(Dataset rows)
>>>>>

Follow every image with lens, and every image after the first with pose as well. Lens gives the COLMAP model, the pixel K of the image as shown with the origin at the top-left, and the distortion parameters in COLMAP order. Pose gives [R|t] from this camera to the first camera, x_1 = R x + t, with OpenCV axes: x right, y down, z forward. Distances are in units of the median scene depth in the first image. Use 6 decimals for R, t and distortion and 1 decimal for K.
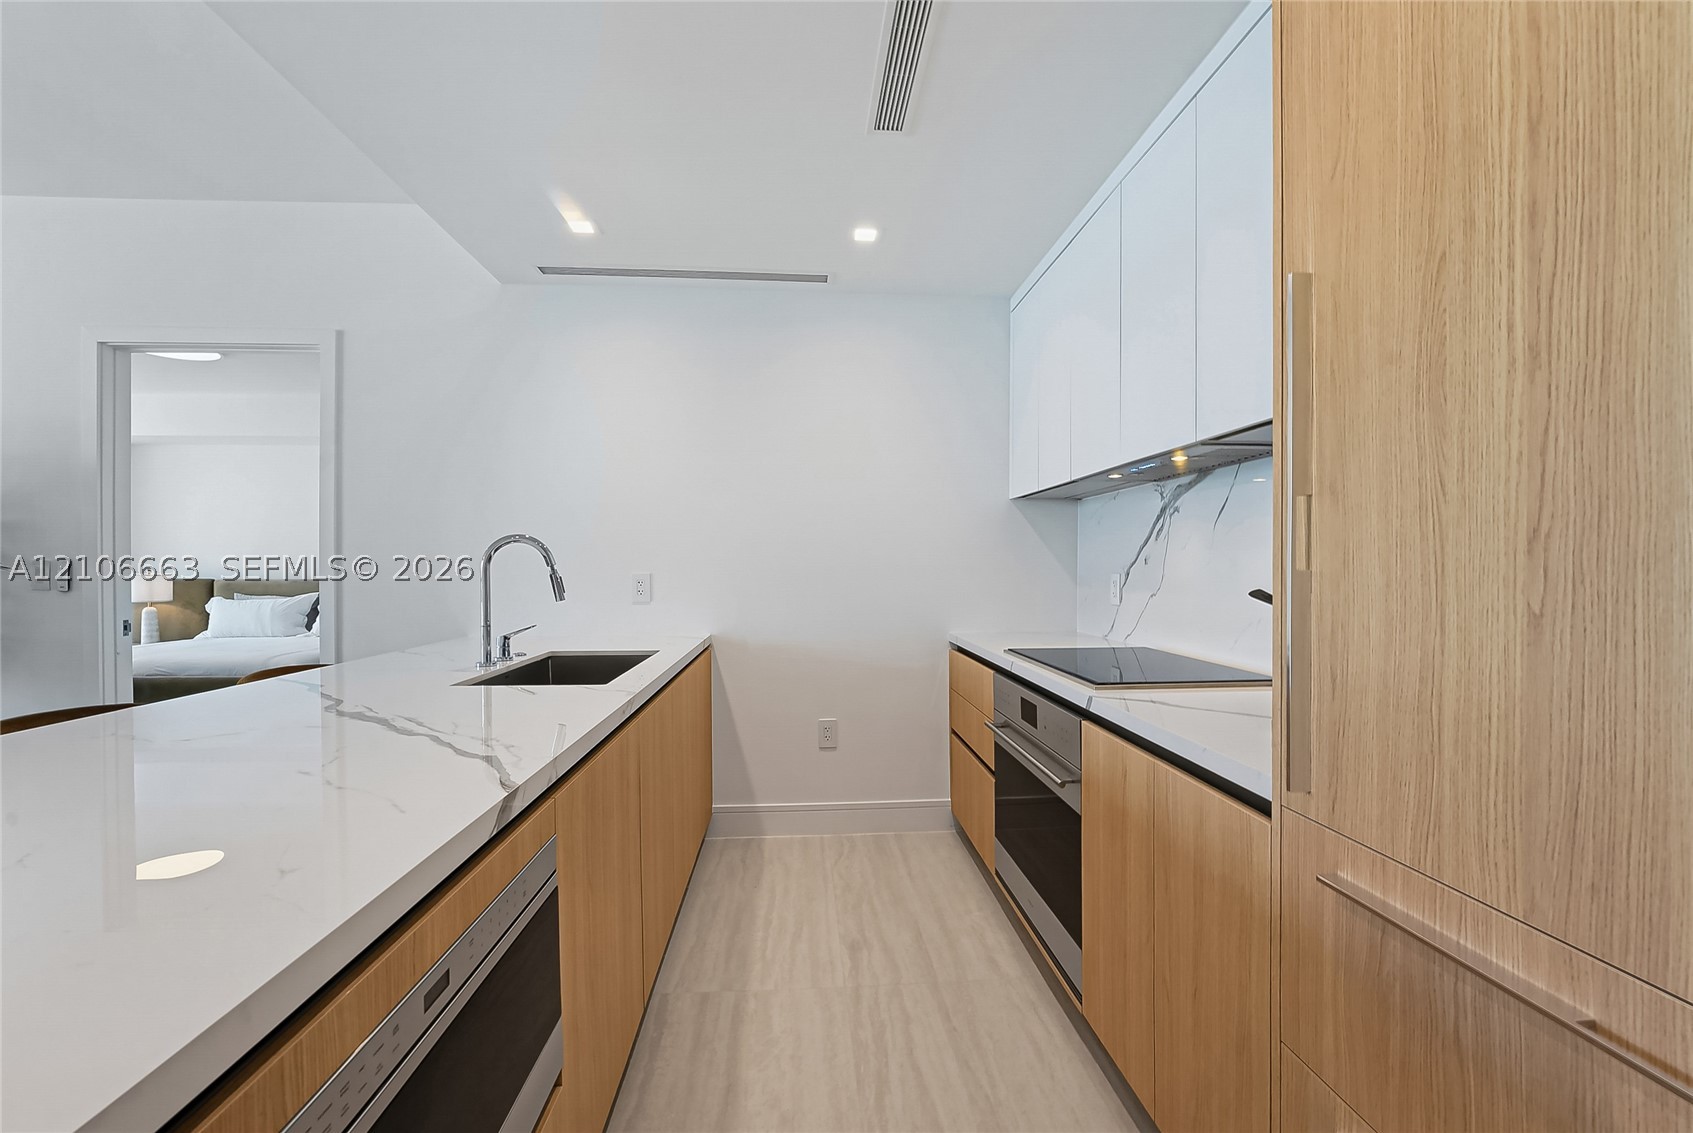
lens RADIAL K [[695.1, 0, 879.5], [0, 695.1, 569.3], [0, 0, 1]] dist [-0.047415, 0.000214]
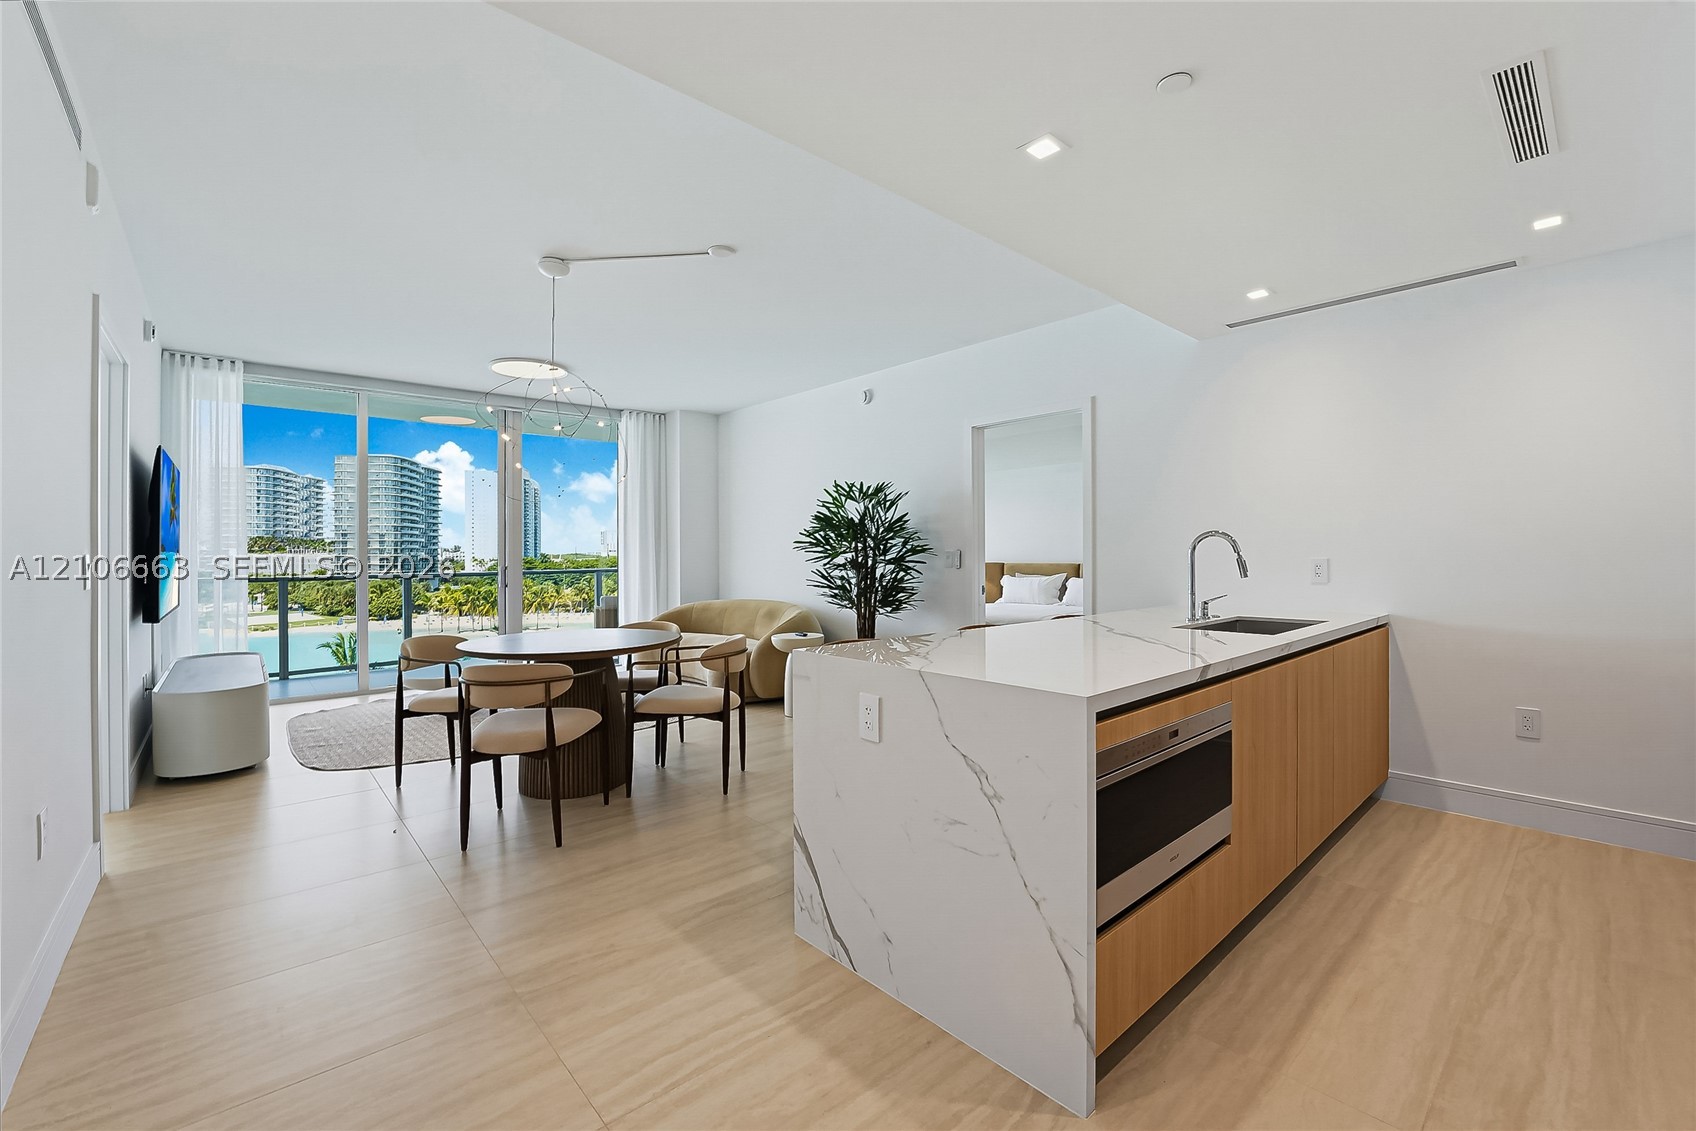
lens RADIAL K [[745.7, 0, 881.1], [0, 745.7, 555.4], [0, 0, 1]] dist [-0.004692, -0.000543]
pose [[0.613230, -0.004357, -0.789892, 0.239342], [0.004962, 0.999986, -0.001664, -0.000043], [0.789889, -0.002899, 0.613243, -0.434916]]
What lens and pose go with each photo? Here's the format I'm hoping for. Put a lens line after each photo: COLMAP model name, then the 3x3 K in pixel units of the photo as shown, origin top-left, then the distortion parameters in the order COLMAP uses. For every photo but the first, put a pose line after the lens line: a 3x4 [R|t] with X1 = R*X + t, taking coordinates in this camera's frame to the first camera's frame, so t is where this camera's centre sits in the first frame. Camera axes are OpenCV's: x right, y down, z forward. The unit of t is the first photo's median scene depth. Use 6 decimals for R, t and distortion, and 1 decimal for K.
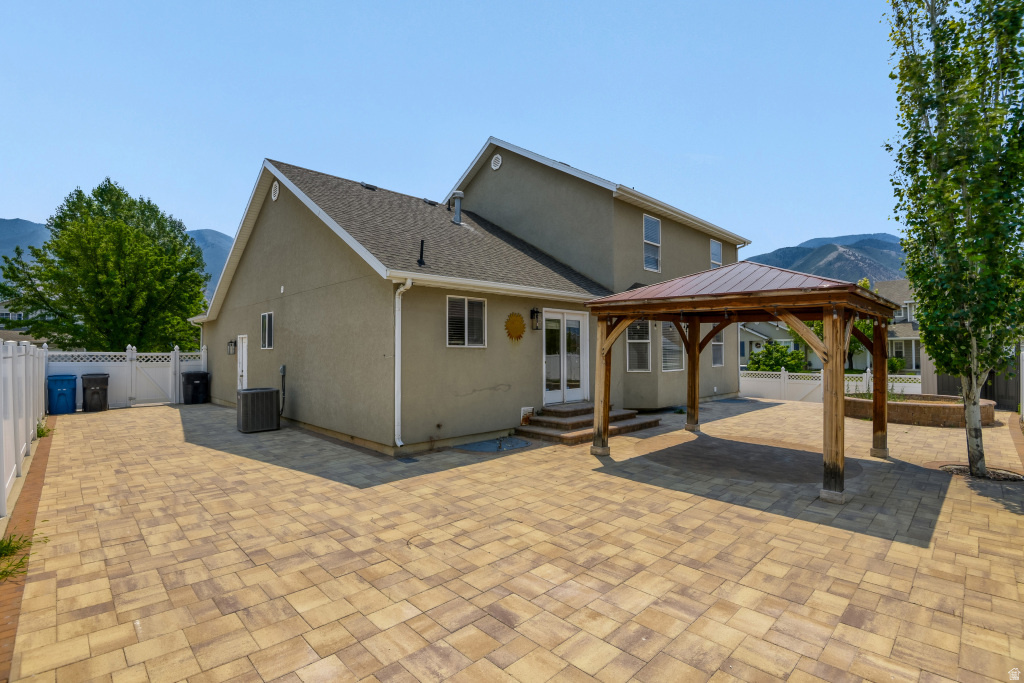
lens RADIAL K [[481.0, 0, 512.0], [0, 481.0, 341.5], [0, 0, 1]] dist [-0.002138, -0.000318]
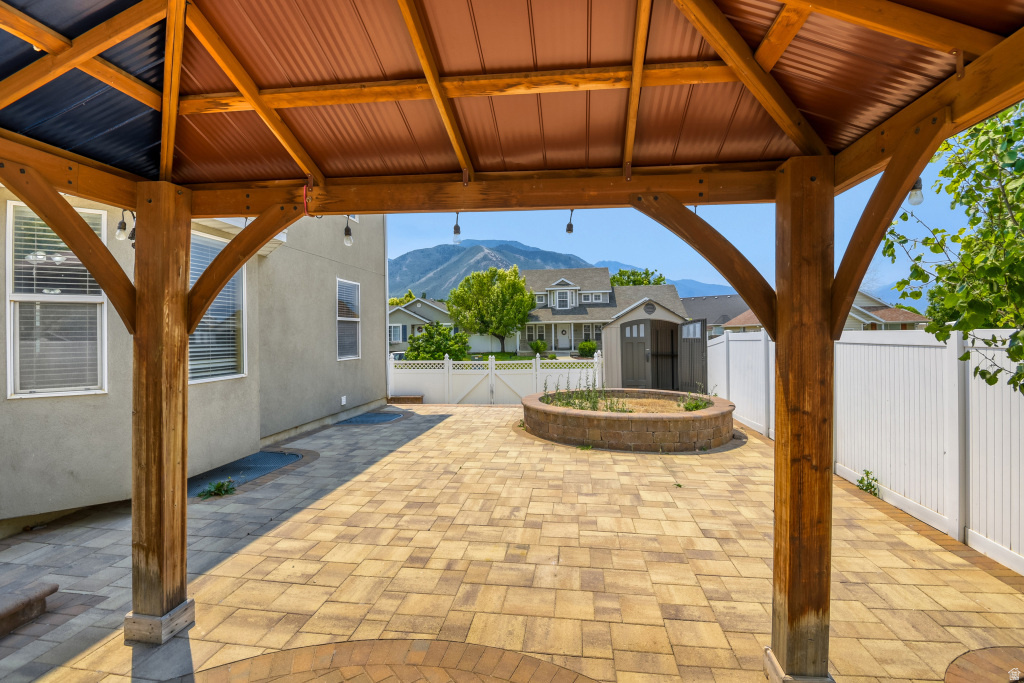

<<<<<

● **PROMPT**: Reproduce every one of the rows above verbatim, leaving out the pictures.

● **RESULT OF THIS EXERCISE**:
Follow every image with lens, and every image after the first with pose as well. Lens gives the COLMAP model, the pixel K of the image as shown with the origin at the top-left, and the distortion parameters in COLMAP order. Pose gives [R|t] from this camera to the first camera, x_1 = R x + t, with OpenCV axes: x right, y down, z forward. Distances are in units of the median scene depth in the first image. Use 6 decimals for R, t and distortion and 1 decimal for K.
lens RADIAL K [[695.1, 0, 879.5], [0, 695.1, 569.3], [0, 0, 1]] dist [-0.047415, 0.000214]
lens RADIAL K [[745.7, 0, 881.1], [0, 745.7, 555.4], [0, 0, 1]] dist [-0.004692, -0.000543]
pose [[0.613230, -0.004357, -0.789892, 0.239342], [0.004962, 0.999986, -0.001664, -0.000043], [0.789889, -0.002899, 0.613243, -0.434916]]
What lens and pose go with each photo? Here's the format I'm hoping for. Put a lens line after each photo: COLMAP model name, then the 3x3 K in pixel units of the photo as shown, origin top-left, then the distortion parameters in the order COLMAP uses. For every photo but the first, put a pose line after the lens line: a 3x4 [R|t] with X1 = R*X + t, taking coordinates in this camera's frame to the first camera's frame, so t is where this camera's centre sits in the first frame. Camera axes are OpenCV's: x right, y down, z forward. The unit of t is the first photo's median scene depth. Use 6 decimals for R, t and distortion, and 1 decimal for K.
lens RADIAL K [[481.0, 0, 512.0], [0, 481.0, 341.5], [0, 0, 1]] dist [-0.002138, -0.000318]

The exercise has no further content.